The industry goes like this: Companies need tens or hundreds of thousands of copies of a plastic part, anything from a small rubbery trigger guard to the bins which hold your shoes when going through security at the airport, and job shops bid to make them.

If Poly-Ject gets the contract, it designs and machines a metal mold out of industrial-grade steel – no small task, since these molds are intricate and can weigh hundreds of pounds – and then uses them in one of its many molding machines to inject plastic into the mold, creating the parts.

Every step of that process was halted by the fire. Only one lucky break happened: The fire didn’t get to the actual molds, which are owned by the clients and not covered by the company’s insurance. If these had been destroyed, Poly-Ject probably wouldn’t have survived.

Even so, the rebirth was no certainty. It was made possible by the Thibaults’ long experience in the business and the area; the presence of a cluster of similar companies that could help out; and by fire insurance that will cover the estimated $1.8 million in extra production costs and $1 million in reconstruction costs.

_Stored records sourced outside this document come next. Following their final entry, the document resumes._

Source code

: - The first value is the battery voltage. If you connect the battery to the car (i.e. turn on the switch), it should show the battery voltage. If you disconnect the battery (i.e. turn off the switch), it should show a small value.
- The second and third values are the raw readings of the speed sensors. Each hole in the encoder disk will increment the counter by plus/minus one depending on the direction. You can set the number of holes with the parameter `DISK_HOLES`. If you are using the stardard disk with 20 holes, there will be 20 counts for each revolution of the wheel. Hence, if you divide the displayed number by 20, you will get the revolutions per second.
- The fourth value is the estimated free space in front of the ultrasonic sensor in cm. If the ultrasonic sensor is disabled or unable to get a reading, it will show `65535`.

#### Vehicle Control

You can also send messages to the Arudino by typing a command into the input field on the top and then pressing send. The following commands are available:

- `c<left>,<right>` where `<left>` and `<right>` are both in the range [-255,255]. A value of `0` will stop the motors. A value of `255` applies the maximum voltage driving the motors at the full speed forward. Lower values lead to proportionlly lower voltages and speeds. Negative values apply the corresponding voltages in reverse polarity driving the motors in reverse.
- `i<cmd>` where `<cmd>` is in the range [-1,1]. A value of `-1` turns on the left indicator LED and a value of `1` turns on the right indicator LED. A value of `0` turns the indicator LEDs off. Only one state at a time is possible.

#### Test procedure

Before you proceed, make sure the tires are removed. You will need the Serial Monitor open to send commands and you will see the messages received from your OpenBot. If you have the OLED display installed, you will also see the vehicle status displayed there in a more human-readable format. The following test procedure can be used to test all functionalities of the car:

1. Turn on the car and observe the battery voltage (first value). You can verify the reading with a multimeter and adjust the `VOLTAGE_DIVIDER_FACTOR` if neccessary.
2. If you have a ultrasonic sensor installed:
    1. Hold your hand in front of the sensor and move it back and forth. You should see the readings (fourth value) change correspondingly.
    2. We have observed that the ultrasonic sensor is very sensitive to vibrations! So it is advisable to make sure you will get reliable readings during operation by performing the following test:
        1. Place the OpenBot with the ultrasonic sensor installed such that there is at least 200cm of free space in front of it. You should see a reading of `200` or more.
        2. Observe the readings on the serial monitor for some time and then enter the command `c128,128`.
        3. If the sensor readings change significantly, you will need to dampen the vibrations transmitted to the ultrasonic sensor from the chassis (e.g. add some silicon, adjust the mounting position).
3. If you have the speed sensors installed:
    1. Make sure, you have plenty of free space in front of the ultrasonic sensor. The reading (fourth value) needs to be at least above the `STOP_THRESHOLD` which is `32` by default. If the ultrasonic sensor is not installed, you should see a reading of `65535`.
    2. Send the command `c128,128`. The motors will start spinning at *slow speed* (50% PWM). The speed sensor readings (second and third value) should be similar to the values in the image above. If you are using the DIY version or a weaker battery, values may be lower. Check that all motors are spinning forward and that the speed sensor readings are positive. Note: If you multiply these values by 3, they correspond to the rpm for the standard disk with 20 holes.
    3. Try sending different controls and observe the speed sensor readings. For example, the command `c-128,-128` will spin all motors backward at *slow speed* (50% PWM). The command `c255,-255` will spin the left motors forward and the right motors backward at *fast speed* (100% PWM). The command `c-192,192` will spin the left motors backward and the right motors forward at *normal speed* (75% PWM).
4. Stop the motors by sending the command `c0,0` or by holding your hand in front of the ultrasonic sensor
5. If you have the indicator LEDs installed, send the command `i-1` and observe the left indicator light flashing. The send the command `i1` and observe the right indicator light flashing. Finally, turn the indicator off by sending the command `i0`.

“Thank goodness we had replacement insurance,” said the Thibault. This is the first time the company has made a claim on its insurance from The Hartford Co.

(The bakery where the fire started, which didn’t have enough insurance, has not reopened, Thibault said.)

Still, nothing has been easy. The extra hours continue to pile up, because Proto Part has just five machines available for Poly-Ject to use, compared to the 11 it had before the fire, which requires a lot of overtime to meet customer needs. They also have limited storage space in Hudson, so materials need to be constantly driven back and forth. Thibault and his son Steve, co-owner of the company, have had to scramble to find other facilities that have extra-large machines to meet certain orders, requiring work in Wolfeboro and in Leominster, Mass.

“I’ll be happy when we’re back,” said Dave Chouinard, Poly-Ject’s production manager, as he worked a production run on a Proto Part machine on Thursday, after which he would head to Leominster. “Returning will cut my hours in half. My wife will be happy, my kids will be happy.”

In the front offices, Moge had to largely rebuild the company order sheet from memory, while five Poly-Ject managers are jammed into a single conference room.

“It’ll be nice to have a phone conversation by yourself,” Steve Thibault said.

As for whether friction has arisen from cohabitation by competitors, who wouldn’t mind poaching a few customers or employees from each other, everybody says no – although a little ribbing does come up.

“If we run short of material, we steal some of Ken’s,” Tilton joked.

“And I come in on the weekend and steal theirs back,” Roche responded.

Joking aside, said Proto Part’s boss, having somebody leasing your idle equipment isn’t bad, even if it also means they keep borrowing your company tools.

“It has worked out pretty well,” Roche said.

In a way, the rebirth has been aided because of history.

The region has so many injection-molding companies partly because the plastic industry was virtually created in Leominster, Mass. Companies in that city have for more than a century made products ranging from the first plastic come to Foster Grant sunglasses to the pink flamingo lawn ornament.

Much of the overflow of expertise and spin-offs have stayed in the region, creating an industry cluster that has proved more than helpful.

“It has always been more friendly than cutthroat. We’ll call each other and say, can I borrow XYZ plastic, and they’ll help out,” Steve Thibault said.